Alfredo Tramutoli - Alfie

 
Il sogno di una galleria d’arte.
 
Ho iniziato a dipingere dopo i trent’anni inseguendo un “demone” che doveva sfogarsi in qualche maniera. Un affare privatissimo non procrastinabile e non risolvibile in facili compromessi. Nessuna pretesa da parte mia che quel mio sfogo fosse arte oppure no. Senza mentori, autodidatta e tutto basato sull’istinto.
Ma da dove iniziare?
Quando pensavo di iscrivermi a seminari o a corsi, temevo che studiare la tecnica mi potesse annebbiare l’impulso creativo fino a svilirlo in virtuosismi fini a sé stessi. L’unica volontà era trasmettere un mio sentimento attraverso la materia. Dietro ogni ispirazione, dentro ogni tela, c’era solo quel desiderio, non certo la volontà di rappresentare la realtà che ognuno vede a modo suo.
D’altronde, si dipinge con la propria solitudine e la propria fantasia: Pink Floyd nelle orecchie, un silenzioso whiskey e spazi bianchi da riempire o lasciare così come pause tra i colori.
Una parte razionale ed una irrazionale da soddisfare entrambe allo stesso modo palpitavano dentro di me e si mescolavano ed amalgamavano in un bisogno di creatività, nella necessità di esprimere messaggi interiori.
Da una parte il lato razionale, educato al rispetto delle regole e col “nodo alla gola” della cravatta, abituato ai compromessi, in eterno conflitto con gli istinti, che mi fa vivere il reale nel rispetto della società, che mi impone un senso del “fare”.
L'altra parte che vuole rompere quelle regole, che vede poesie a colori ovunque, un alter ego a tratti silenziosamente maleducato e pacificamente violento, un mio sostituto poco coerente in grado di farmi sognare, immaginare e dipingere mille quadri nella testa.
Ed è così che è nato “Alfie”, il mio lato irrazionale.
Con il passare del tempo, mi sono reso conto che il mio Alfie era sempre in debito di ossigeno represso da giornate tutte uguali. Era lo specchio della mia interiorità e trascurarlo mi rendeva un uomo triste e grigio, che indossava scarpe grigie, per camminare su strade grigie, che sarebbe entrato in uffici grigi sognando quella foto dei Caraibi sul monitor del pc.

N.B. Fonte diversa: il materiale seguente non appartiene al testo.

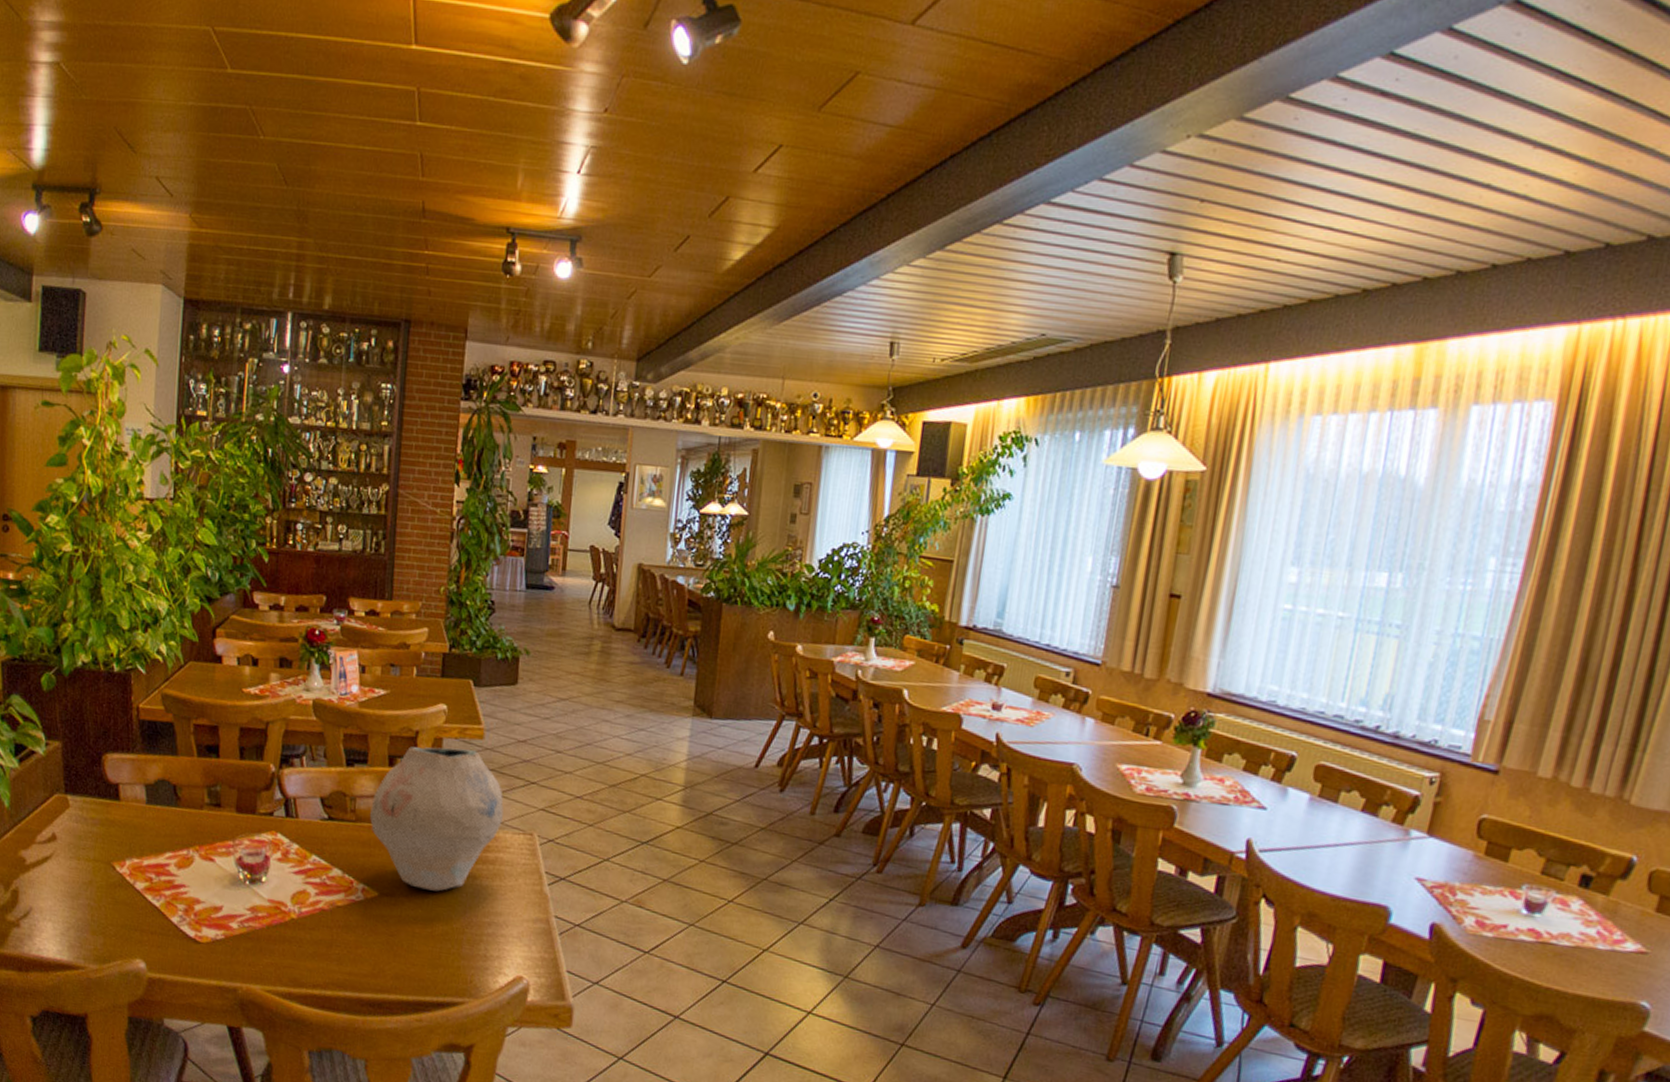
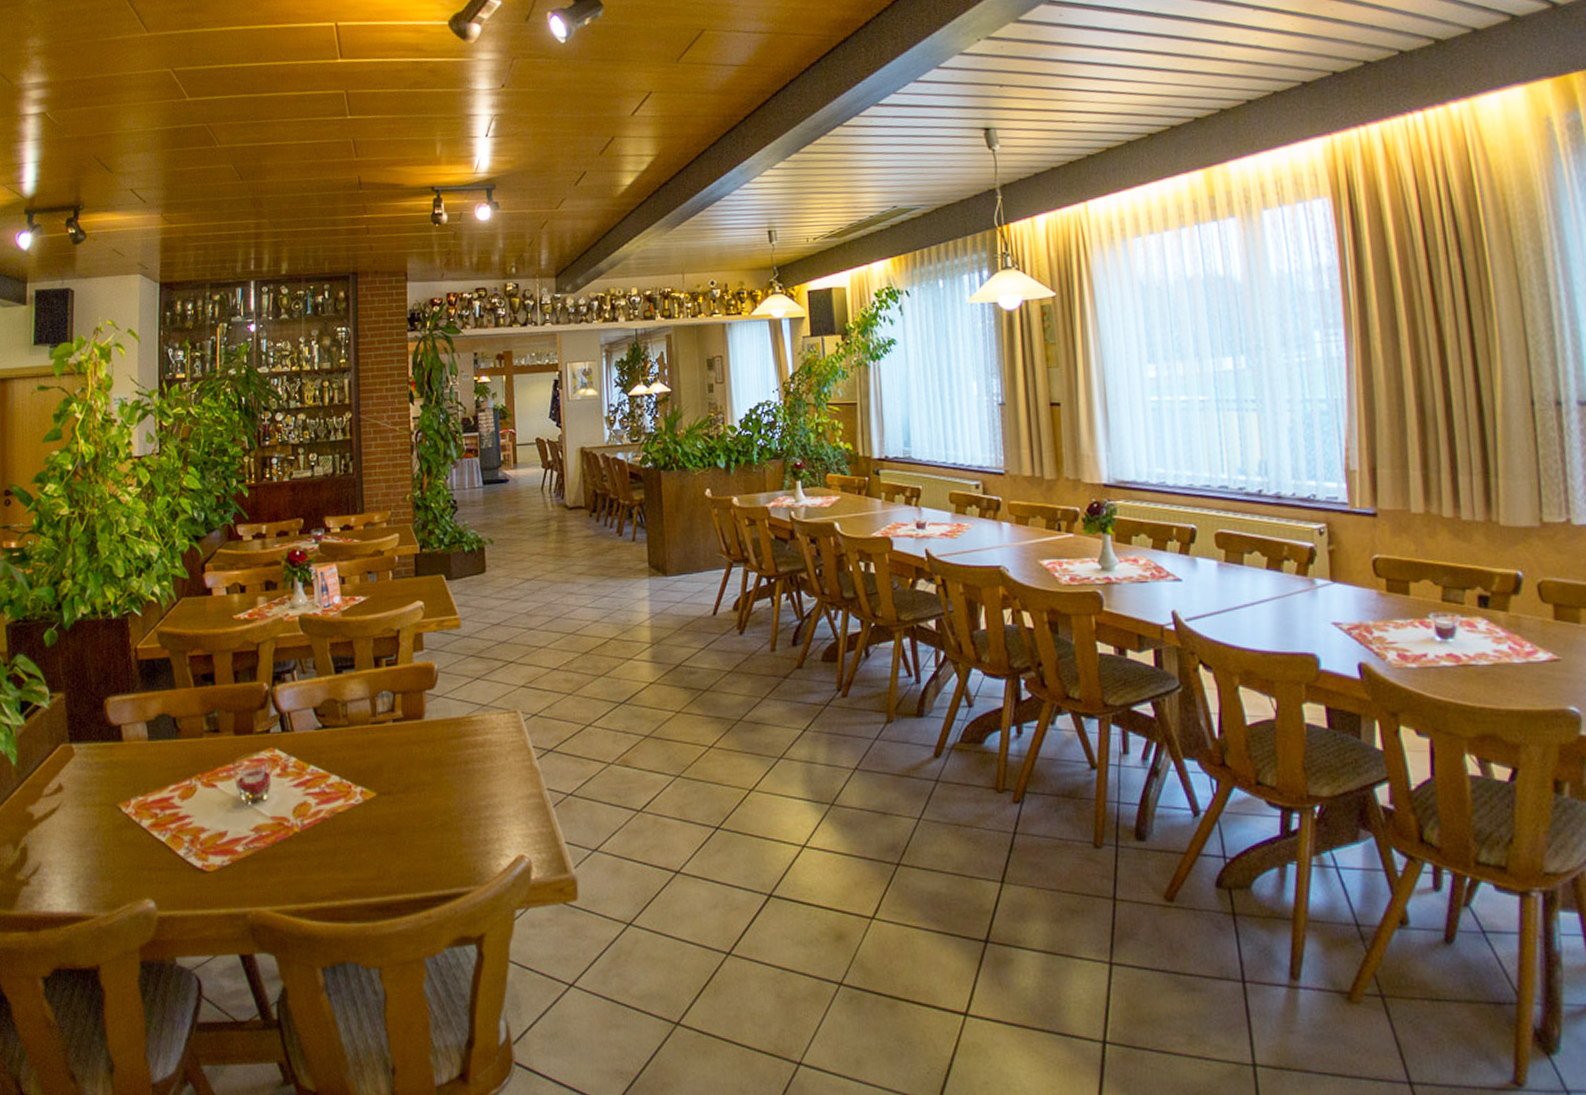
vase: present [369,746,504,892] -> none [361,640,486,782]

Alfie invece dilatava la mia esistenza e mi sussurrava che il vero denaro di oggi è quel tempo che ti arricchisce l’anima, suggerendomi la necessità di darmi una svegliata.
Da lì il sogno di costruirmi una mia Galleria d’arte.
Una testa, due braccia, due gambe, un cuore era tutto quello che potevo offrire al mio futuro per la realizzazione del mio sogno. Trovare uno spazio tutto mio per poi dargli vita in ogni suo granello è stato il punto di partenza di un viaggio senza ritorno. Ore di trabattello, cemento, calce…e ancora polvere attaccata al sudore e al mio sangue.
Non solo una galleria ma un luogo etereo, un posto senza tempo dove raccontarsi, esprimersi, condividere emozioni.
La parola ArT racchiusa tra le mie iniziali,
l’inizio e la fine di un’emozione da vivere al centro.